The LVMH Prize was set to name its winner on 5 June 2020, but due to the current social landscape, most notably the COVID-19 pandemic, the committee has unanimously decided to divide the €300,000 award equally among all eight finalists.
With the hefty sum provided to each individual, it should be interesting to see what strategies they’ll use to propel their brand during these testing times. We recently spoke to one of the finalists, Cape Town, South Africa-based sustainable textile designer Sindiso Khumalo, on her thoughts.
How are you and your brand dealing with the COVID-19 pandemic?
We are coping – trying to build my creative virtual community, working remotely with my pattern cutters and making samples from home. I also have two children I’m home-schooling and looking after. You can imagine that the days are packed; it’s about finding the right equilibrium with work-life balance.
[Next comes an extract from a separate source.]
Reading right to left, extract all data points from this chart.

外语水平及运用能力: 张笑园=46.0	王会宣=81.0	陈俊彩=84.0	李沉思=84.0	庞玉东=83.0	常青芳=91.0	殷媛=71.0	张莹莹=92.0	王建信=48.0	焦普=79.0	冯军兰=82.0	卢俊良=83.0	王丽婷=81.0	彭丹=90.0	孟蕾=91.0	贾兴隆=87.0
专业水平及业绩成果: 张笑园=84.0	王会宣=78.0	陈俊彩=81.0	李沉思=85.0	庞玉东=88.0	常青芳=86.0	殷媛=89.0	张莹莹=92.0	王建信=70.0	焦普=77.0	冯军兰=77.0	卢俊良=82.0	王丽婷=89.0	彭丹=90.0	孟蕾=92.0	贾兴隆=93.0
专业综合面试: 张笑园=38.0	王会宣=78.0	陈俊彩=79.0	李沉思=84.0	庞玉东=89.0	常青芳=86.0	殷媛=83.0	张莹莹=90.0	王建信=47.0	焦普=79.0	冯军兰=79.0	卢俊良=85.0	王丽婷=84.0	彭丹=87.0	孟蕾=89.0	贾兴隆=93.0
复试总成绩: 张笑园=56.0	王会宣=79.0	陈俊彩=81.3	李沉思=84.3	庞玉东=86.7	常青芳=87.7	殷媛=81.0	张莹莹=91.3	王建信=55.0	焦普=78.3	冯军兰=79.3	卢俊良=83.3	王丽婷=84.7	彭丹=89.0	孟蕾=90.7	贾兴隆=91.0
I probably have about 10 Zoom meetings a week and try to just manage everything remotely.
What are you planning to do with the money from the LVMH Prize to advance your brand?
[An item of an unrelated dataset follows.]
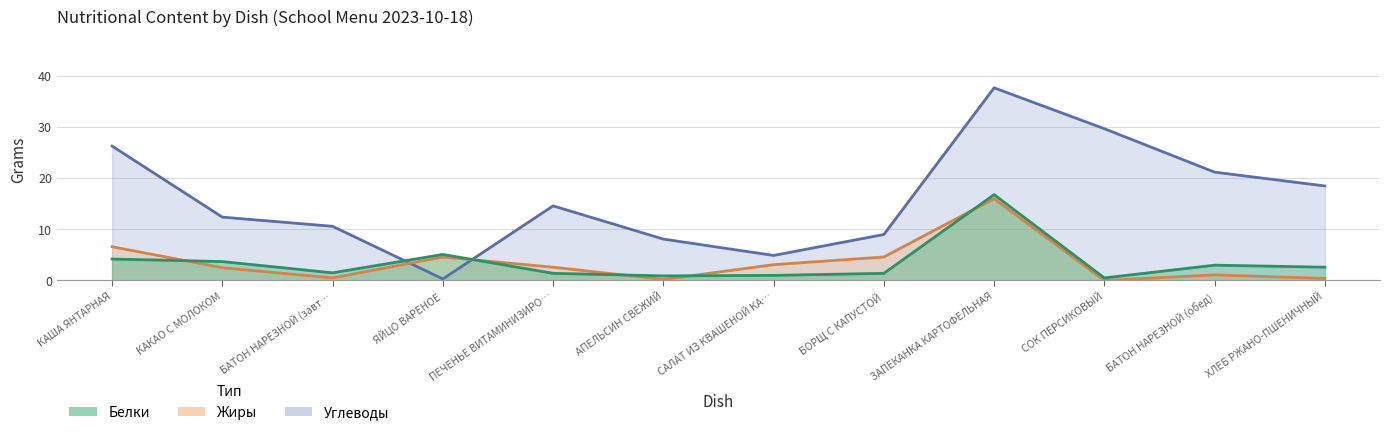

Where does the Белки series first go above 2?

КАША ЯНТАРНАЯ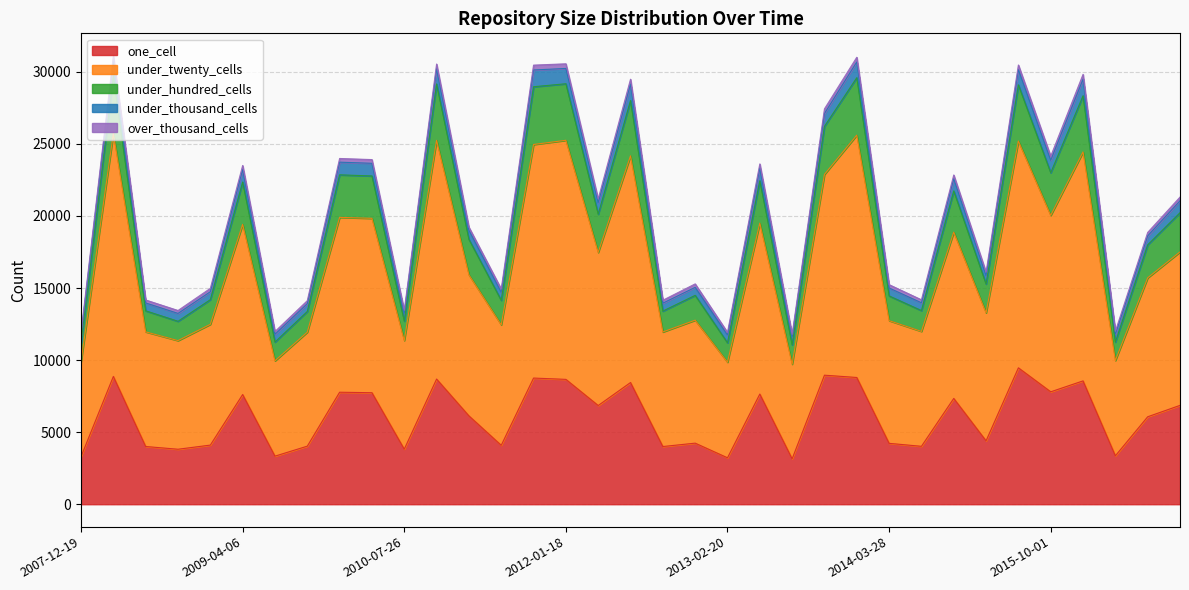

Between 2009-04-06 and 2015-04-09, which series saw the biggest shift?

under_twenty_cells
I’ll be investing in my operations and trying to build a broader international reach for the brand.
How are you engaging with your community during this challenging time? Is there anything you’re doing to support those working along the supply chain?
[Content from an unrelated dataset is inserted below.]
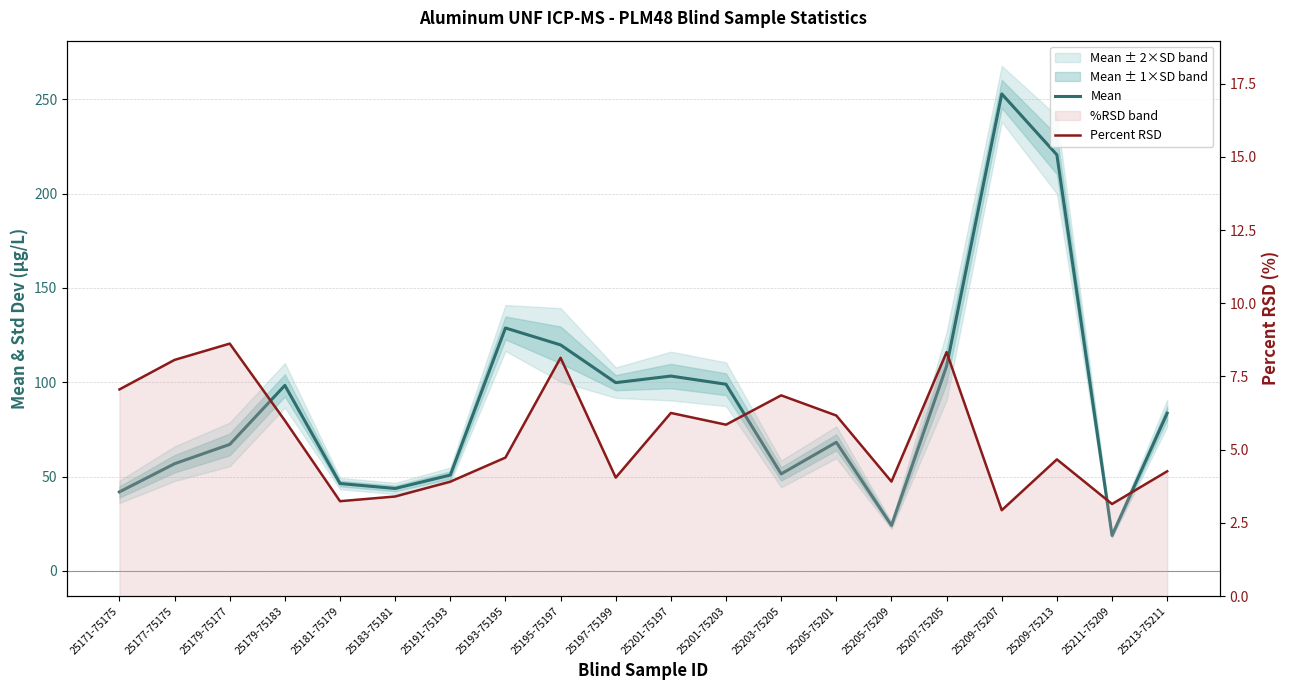

What is the value of the Mean point at the 9th from the left?

119.8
I started working with NGOs from the very start of the brand. Initially, it was just commissioning small samples in rural parts of South Africa. Then I started to work closely with the United Nations Ethical Fashion Initiative. They invited me to Milan to present my collection during Fashion Week and our relationship developed from there. I was introduced to various workshops – and the rest is history.
Most of the workshops I work with in Burkina Faso focus on handwoven textiles. I also work with another NGO called Embrace Dignity in Cape Town, which works towards getting women off the streets. We train them in hand-embroidery and crochet work, which we showcase in our collections. I believe textiles can become a healing agent and allow people who have been previously marginalised in society to have an opportunity to share their stories.
What are your sentiments about the future?
I’m worried about the future, especially since our generation has faced both a recession and a global pandemic within the last 15 years. However, I do believe that we are a resilient generation and will make changes to adapt.
I believe sustainability will be at the forefront of how our businesses operate and that we will really change how we do things because of what has been happening. We will fly less, be kinder to the planet and hopefully build a more wholesome world.